We’ve had a long relationship as far as collaborating together and always pushing each other. So, sometimes he would want to do some wood cutting, print making, or silk screening and that inspires me to do my own silk screen. Or, I’ll help him pull prints – he’ll cut them and I’ll help him dry… lay them out them out until they dry. They’d be laid out all over the house and gather them up when they’re done. We have a press, so we do that.
I work in sculpture now, and he wants to go into that vein, so he will start researching and playing around with how he wants to express his 3D ideas. The same thing goes with two-dimensional work and paintings. Sometimes I may not be in the mood to paint, so I’ll watch him paint and that’ll feed my creative juices, and then I’d feel like painting.
And sometimes, it’s not the even same thing because we have different things that will fuel one thing. I may be sewing something, then he’ll make some bengals out of wood. Then he’ll go to the next phase and make them out of resin. So, we feed off of each other.

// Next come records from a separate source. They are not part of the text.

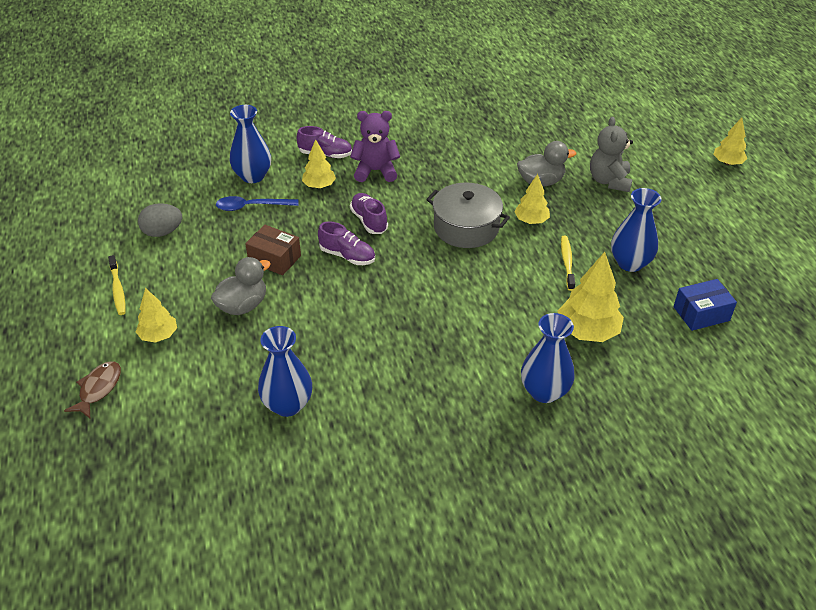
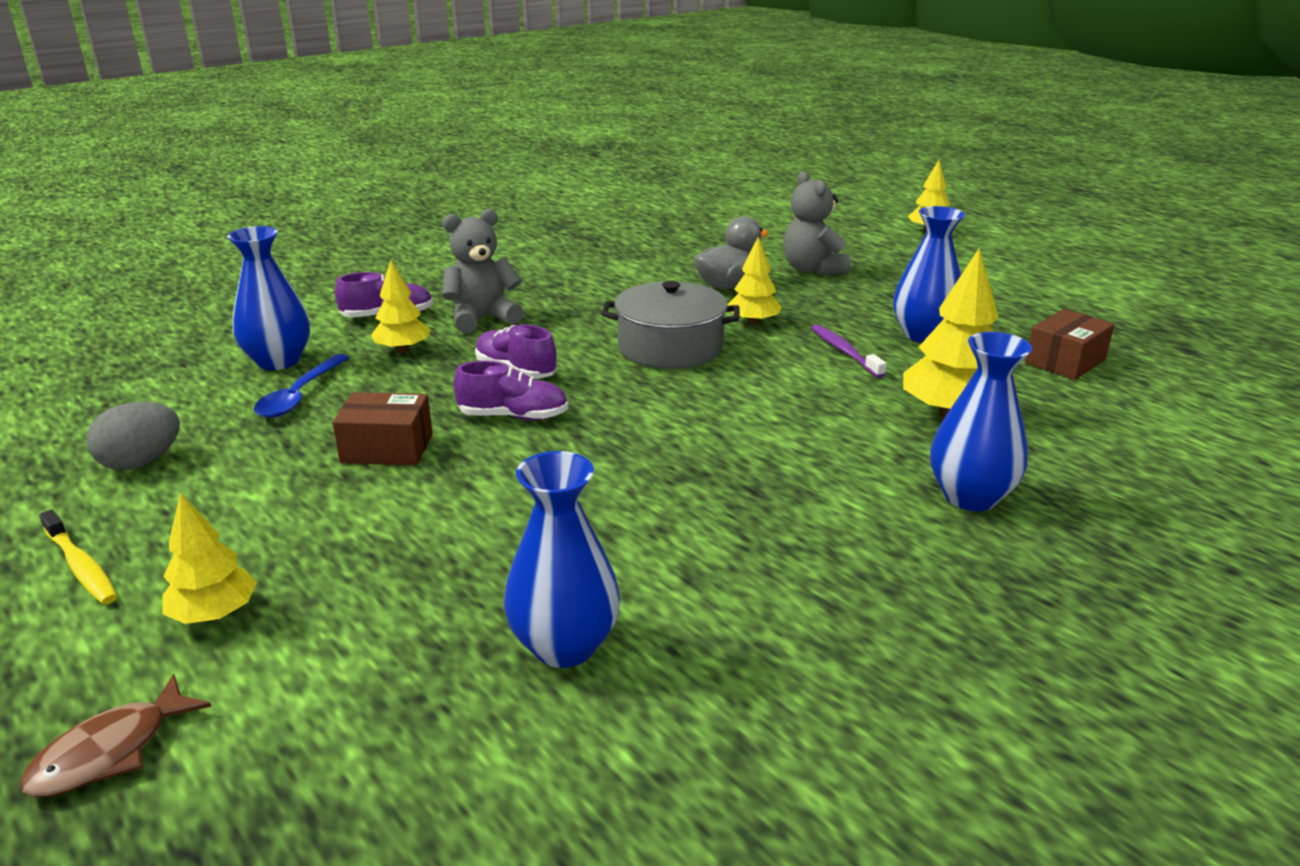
camera: 25 degrees left, 15 degrees down
(98, 389) = (110, 752): brown fish -> brown fish turned 135 degrees counterclockwise
(243, 306) = (369, 523): grey duck -> none
(251, 207) = (300, 395): blue spoon -> blue spoon turned 45 degrees counterclockwise
(375, 171) = (482, 318): purple teddy bear -> grey teddy bear
(567, 262) = (844, 352): yellow toothbrush -> purple toothbrush
(701, 313) = (1065, 361): blue box -> brown box

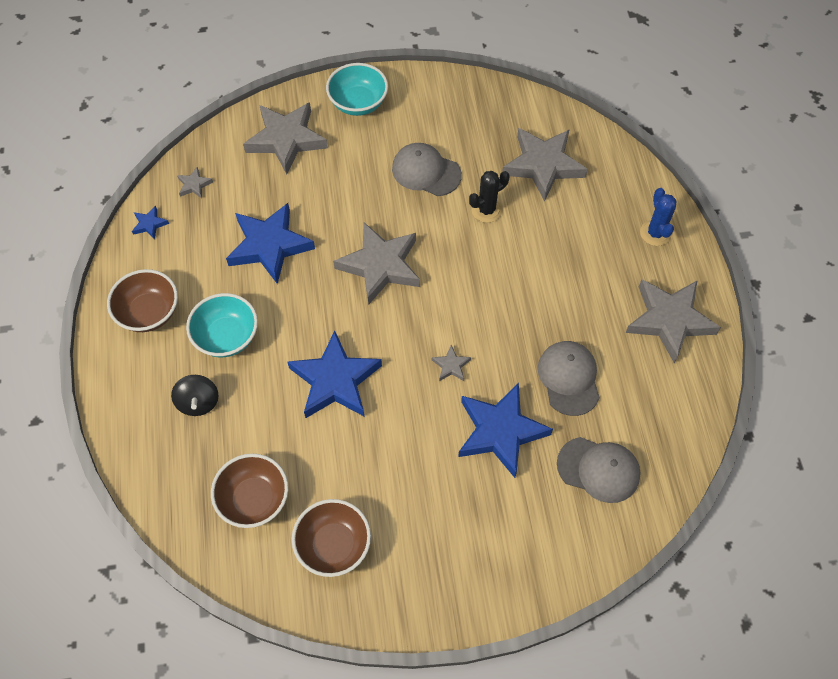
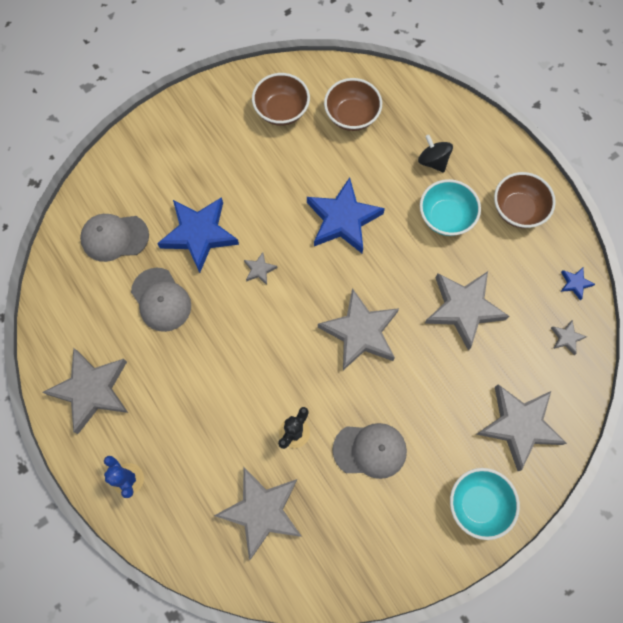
camera: 155 degrees right, 10 degrees up
(269, 245) = (463, 309): blue star -> grey star

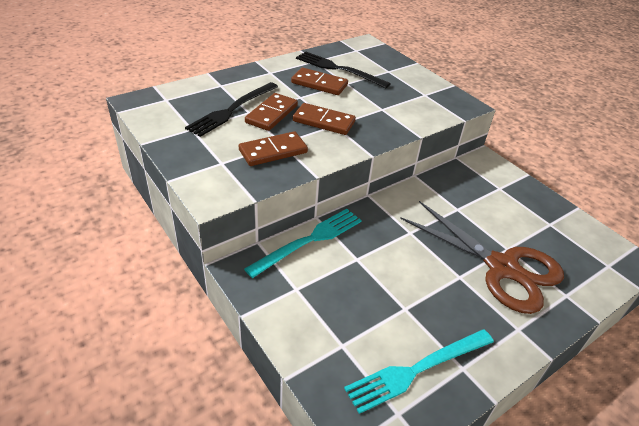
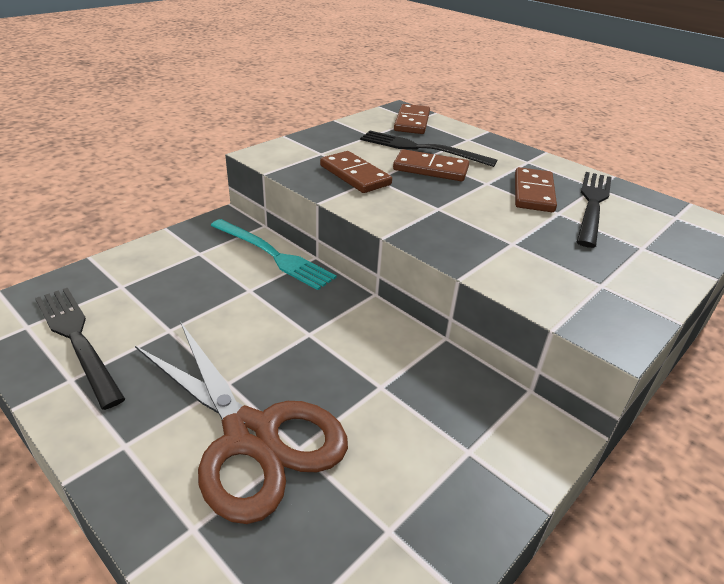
camera: 80 degrees right, 5 degrees down
(323, 121) = (440, 200): brown domino -> brown domino (412, 122)
(417, 369) = (77, 340): turquoise fork -> black fork
(502, 268) = (251, 436): brown scissors -> brown scissors turned 75 degrees counterclockwise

I always use the analogy of steel sharpening steel. You know, the only way it gets better, is after it is rubbed against itself. So, living in the environment with Maurice challenges me and pushes me to always create and continue to create.
So, its like you are each other’s muse?
I guess so-
Well, no, I don’t know if I would say muse. It’s more inspiration.
Right, it’s an engine. An engine that keeps that creativity going. I don’t do music but I love audio. He’s a musician and producer and sometimes that will feed or inspire something else.
Whatever the secret is to nourishing a creative and loving relationship needs to be bottled and sold. Maybe we can all learn a thing or two about a thing or two from Grace and Maurice. Keep on keeping on my brothers and sisters! Power to the people and keep hope alive!